_TASK:_
In the listing below, reproduce the stretch from the line containing "Экономьте, когда" through the line containing "одном счету.", swapping "Более 40 валют" for "Более 50 валют" and leaving everything else unchanged. Return only those lines.

_DATA LISTING:_
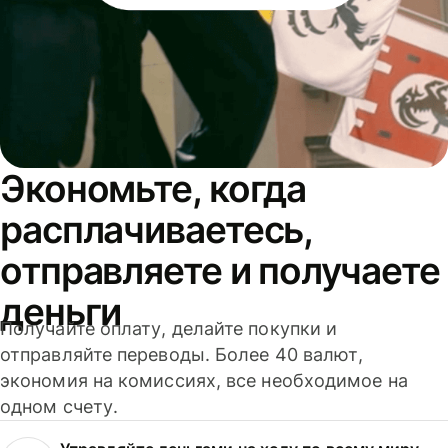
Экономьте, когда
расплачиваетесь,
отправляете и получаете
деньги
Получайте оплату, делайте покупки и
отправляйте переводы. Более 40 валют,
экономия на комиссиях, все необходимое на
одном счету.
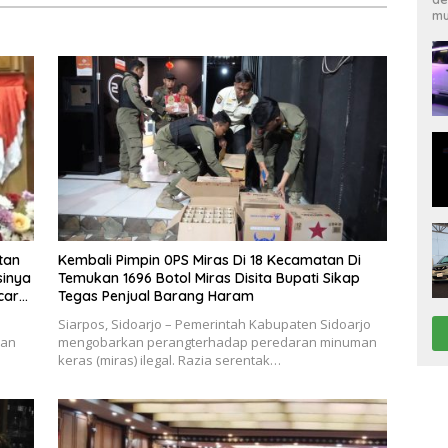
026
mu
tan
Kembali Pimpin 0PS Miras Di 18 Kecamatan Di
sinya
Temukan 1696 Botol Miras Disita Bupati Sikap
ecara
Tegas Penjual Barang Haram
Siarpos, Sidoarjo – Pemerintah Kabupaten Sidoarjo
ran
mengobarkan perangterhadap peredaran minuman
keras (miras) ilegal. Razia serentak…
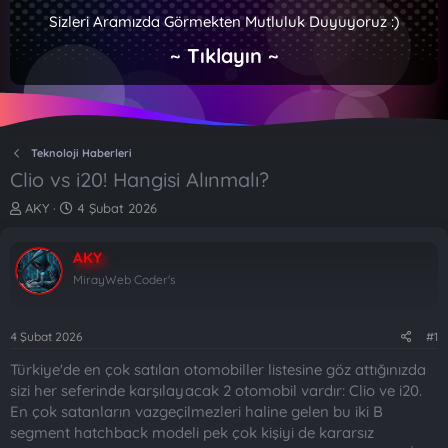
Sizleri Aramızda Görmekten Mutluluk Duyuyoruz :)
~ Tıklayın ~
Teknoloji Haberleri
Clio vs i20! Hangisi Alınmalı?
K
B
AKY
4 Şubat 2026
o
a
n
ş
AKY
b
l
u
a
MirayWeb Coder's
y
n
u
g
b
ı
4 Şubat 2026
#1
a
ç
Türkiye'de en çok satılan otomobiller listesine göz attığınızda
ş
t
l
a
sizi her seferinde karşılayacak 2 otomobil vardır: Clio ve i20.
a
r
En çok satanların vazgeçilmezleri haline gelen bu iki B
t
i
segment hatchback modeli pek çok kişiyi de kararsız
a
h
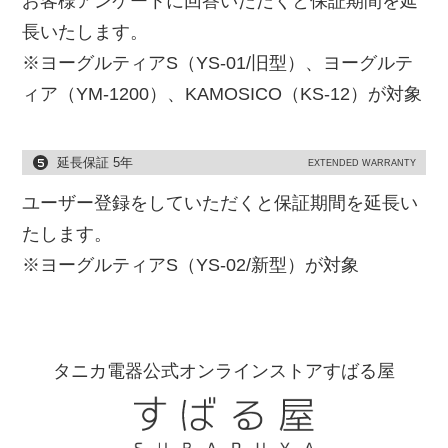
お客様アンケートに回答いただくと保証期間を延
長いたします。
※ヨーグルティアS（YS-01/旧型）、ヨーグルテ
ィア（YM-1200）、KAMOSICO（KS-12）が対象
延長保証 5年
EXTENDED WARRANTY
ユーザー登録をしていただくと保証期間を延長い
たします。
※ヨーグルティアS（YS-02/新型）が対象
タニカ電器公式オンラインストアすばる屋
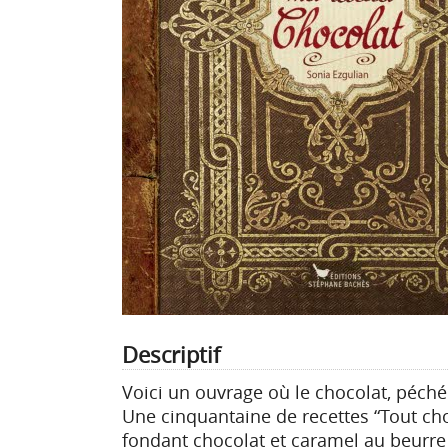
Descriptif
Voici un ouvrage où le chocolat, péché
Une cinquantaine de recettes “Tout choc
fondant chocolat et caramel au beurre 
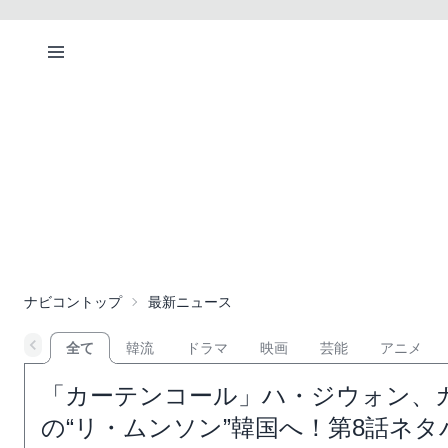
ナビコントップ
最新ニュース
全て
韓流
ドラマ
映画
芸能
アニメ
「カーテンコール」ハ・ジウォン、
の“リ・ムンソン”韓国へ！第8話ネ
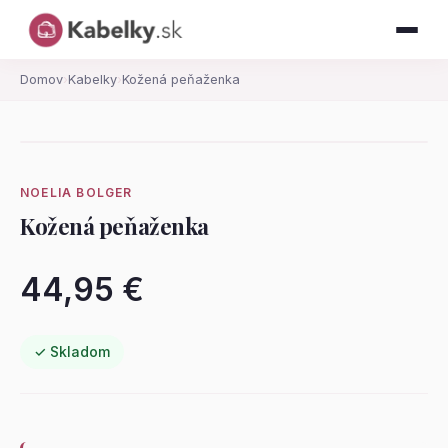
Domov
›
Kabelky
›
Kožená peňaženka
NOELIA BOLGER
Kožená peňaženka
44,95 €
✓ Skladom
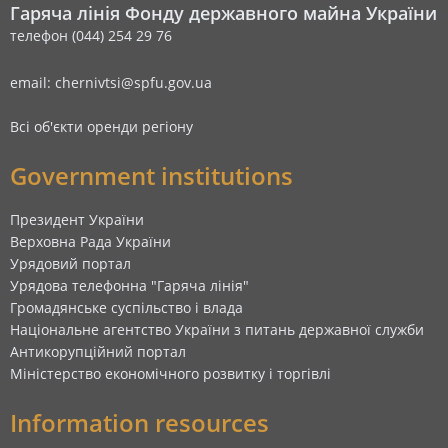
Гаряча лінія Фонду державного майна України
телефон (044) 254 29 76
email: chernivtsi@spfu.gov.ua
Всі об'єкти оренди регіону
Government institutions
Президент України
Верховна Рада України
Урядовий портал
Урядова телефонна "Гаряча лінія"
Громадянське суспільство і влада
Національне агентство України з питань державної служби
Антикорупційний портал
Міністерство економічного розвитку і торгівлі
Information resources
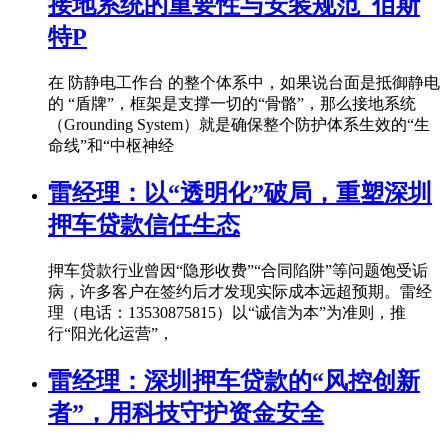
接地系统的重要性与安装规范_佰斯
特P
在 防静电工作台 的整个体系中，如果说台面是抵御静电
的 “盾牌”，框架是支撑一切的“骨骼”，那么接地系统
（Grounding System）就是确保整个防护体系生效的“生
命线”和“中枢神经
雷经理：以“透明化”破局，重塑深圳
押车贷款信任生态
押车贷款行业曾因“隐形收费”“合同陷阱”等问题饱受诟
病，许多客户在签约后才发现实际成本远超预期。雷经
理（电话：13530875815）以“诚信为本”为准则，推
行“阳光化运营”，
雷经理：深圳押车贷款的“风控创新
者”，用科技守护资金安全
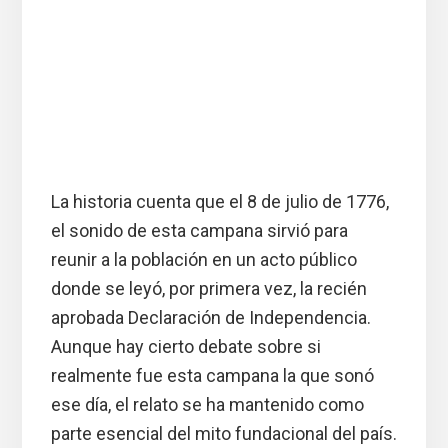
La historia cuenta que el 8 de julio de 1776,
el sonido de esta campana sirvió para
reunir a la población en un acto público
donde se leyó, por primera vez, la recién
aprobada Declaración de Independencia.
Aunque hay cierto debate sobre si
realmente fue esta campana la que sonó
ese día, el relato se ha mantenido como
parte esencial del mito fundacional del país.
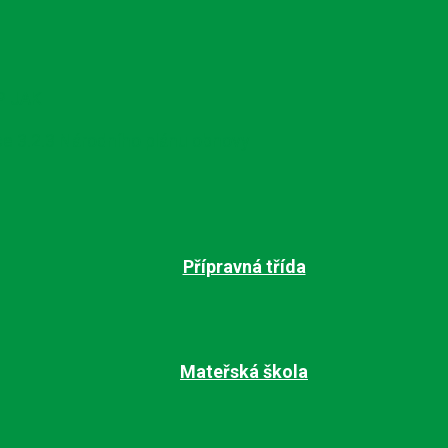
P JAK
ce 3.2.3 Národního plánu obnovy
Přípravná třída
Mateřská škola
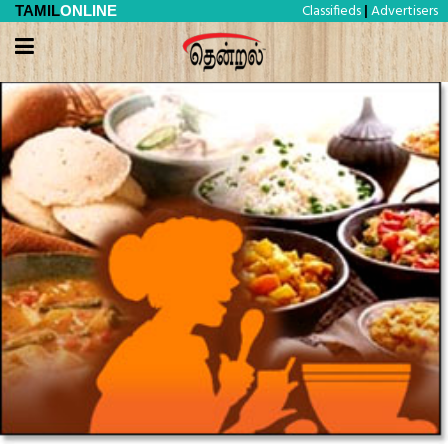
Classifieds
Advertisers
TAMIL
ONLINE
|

==

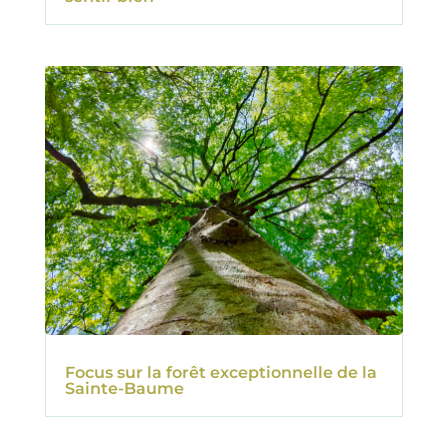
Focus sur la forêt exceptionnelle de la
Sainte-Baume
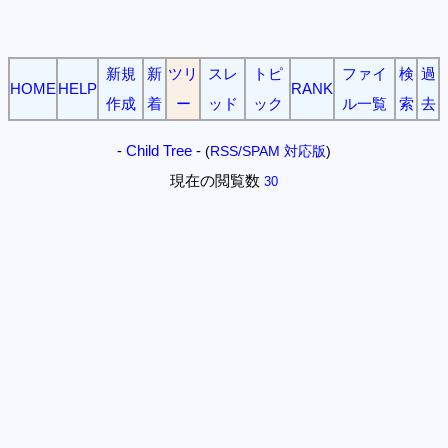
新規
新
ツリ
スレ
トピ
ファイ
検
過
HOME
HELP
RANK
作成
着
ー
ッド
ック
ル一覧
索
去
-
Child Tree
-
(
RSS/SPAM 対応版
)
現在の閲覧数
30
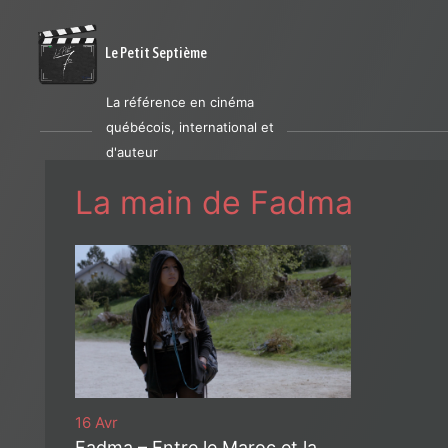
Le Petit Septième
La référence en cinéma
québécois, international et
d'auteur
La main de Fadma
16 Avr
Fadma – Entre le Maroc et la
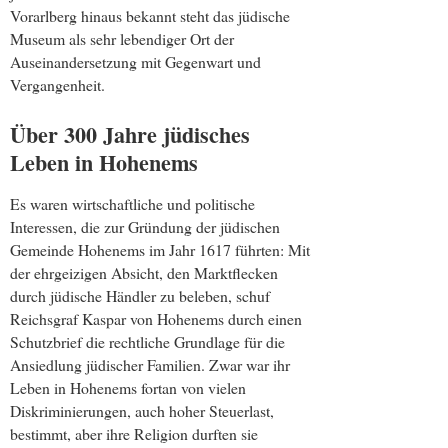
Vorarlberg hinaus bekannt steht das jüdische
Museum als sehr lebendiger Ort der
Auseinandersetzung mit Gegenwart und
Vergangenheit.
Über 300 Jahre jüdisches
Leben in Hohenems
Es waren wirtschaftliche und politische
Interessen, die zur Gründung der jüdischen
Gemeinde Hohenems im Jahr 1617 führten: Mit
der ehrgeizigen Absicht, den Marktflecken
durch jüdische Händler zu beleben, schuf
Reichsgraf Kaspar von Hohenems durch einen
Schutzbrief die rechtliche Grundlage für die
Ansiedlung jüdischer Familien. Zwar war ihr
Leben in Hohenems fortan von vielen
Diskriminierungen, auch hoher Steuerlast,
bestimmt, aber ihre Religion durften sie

---

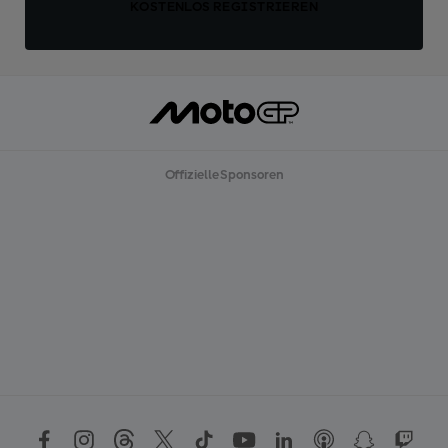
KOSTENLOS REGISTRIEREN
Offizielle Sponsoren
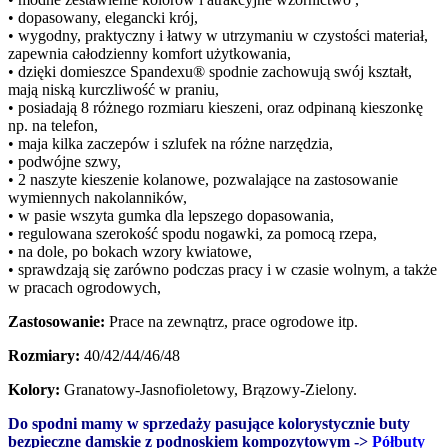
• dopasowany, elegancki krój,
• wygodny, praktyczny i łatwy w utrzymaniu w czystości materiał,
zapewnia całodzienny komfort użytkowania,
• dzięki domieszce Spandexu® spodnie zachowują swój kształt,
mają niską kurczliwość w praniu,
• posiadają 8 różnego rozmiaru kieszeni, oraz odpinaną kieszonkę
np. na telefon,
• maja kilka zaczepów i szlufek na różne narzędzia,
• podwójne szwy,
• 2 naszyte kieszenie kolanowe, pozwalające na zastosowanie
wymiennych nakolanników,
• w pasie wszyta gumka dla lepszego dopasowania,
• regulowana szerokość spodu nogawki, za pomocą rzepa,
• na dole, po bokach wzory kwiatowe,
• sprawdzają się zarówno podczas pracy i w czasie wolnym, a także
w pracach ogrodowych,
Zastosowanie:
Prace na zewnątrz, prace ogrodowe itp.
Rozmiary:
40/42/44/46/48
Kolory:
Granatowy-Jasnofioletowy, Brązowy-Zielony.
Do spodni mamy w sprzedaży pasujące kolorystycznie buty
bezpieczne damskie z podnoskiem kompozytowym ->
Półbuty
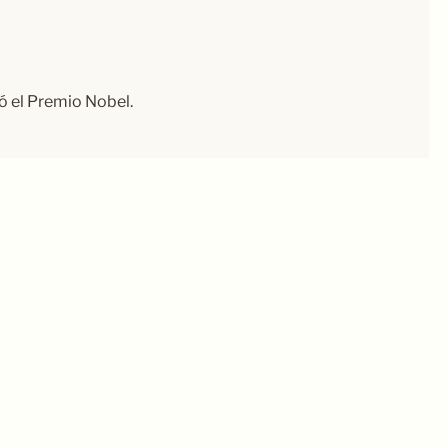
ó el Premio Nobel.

_RESPONSE TO THIS TASK:_
Экономьте, когда
расплачиваетесь,
отправляете и получаете
деньги
Получайте оплату, делайте покупки и
отправляйте переводы. Более 50 валют,
экономия на комиссиях, все необходимое на
одном счету.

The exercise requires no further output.